Ohnehin sollen nicht nur die mit Folien beklebten Busse und Bahnen, digitale Ausstrahlungen über das Fahrgast-Fernsehen, Plakate an Litfaßsäulen oder City-Cards in den Restaurants dafür sorgen, dass die Menschen in und um Hannover sensibilisiert werden. Zur Kampagne, die voraussichtlich zehn Wochen laufen wird, gehören auch begleitende Aktionen beim ADAC-Marathon oder der „Respekt-Moment der Woche“ mit Radio 21. „Uns geht es darum, Aufmerksamkeit herzustellen und zum Nachdenken anzuregen“, sagt die Vorständin.

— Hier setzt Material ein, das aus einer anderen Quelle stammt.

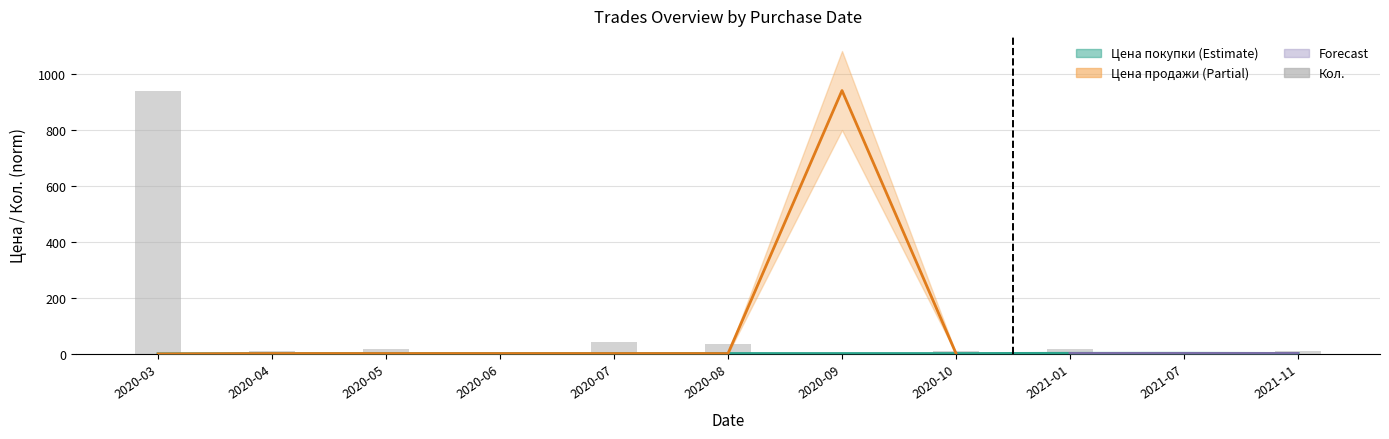

How many data points does each series have?

11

Eine messbare Änderung im Verhalten der Fahrgäste lasse sich wahrscheinlich nicht ermitteln. Aber: Das Unternehmen hoffe auf eine Sensibilisierung. „Wir merken sehr deutlich, dass sich der Umgangston verschärft“, sagt Hain, bei der Üstra für das Personal verantwortlich. Diese Entwicklung schlägt sich auch in den Zahlen nieder. Allein im vergangenen Jahr registrierte die Üstra 51 tätliche und 81 verbale Übergriffe. Regiobus verzeichnete je neun Fälle von Körperverletzung und Bedrohung sowie 41 Fälle von Beleidigung, Beschimpfung und Verunglimpfung – 34 mehr als 2024.

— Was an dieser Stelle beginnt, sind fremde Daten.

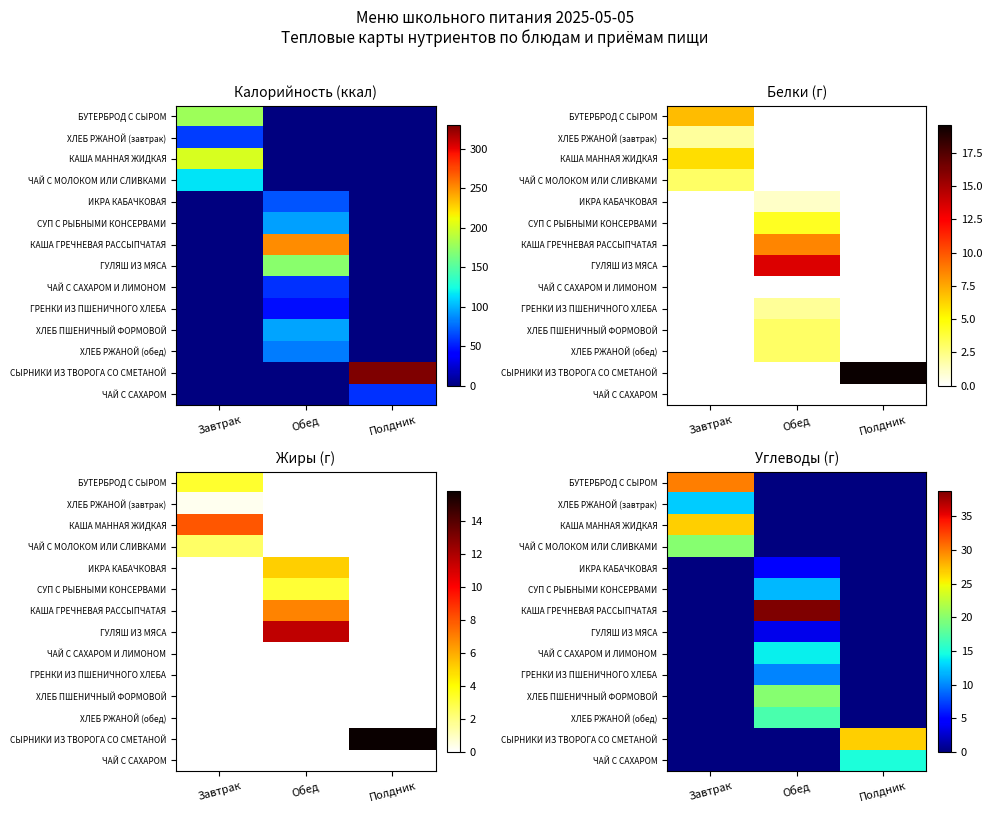

Which label corresponds to the smallest value in the chart?

Обед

Deshalb sei es wichtig, dass sich Beschäftigte, die schwierige Situationen aus dem eigenen Erleben kennen, für die Motive haben fotografieren lassen, sagt Hain. Denn die Kampagne solle nicht nur die Aufmerksamkeit der Fahrgäste wecken, sondern auch intern den Mitarbeitenden signalisieren, dass die Üstra die gesellschaftliche Veränderung wahrnehme. „Wir sehen, was unsere Kolleginnen und Kollegen jeden Tag aushalten“, sagt die Vorständin. Zwar ließen sich bestimmte Vorfälle nicht mit einer Kampagne verhindern, aber sie ermögliche zumindest einen Diskurs.

Etwa 130.000 Euro investiert die Üstra in die Aktion mit digitalen und analogen Elementen. Eine Fortsetzung ist bislang nicht geplant. Gleichwohl betont Hain, die Themen Respekt und Rücksichtnahme beschäftigten das Unternehmen und die Beschäftigten fortlaufend. Sie ermutigt daher die Fahrgäste, aktiv in kritischen Situationen das Fahrpersonal in den Bussen und in den Bahnen, dort über Sprechtasten, zu kontaktieren.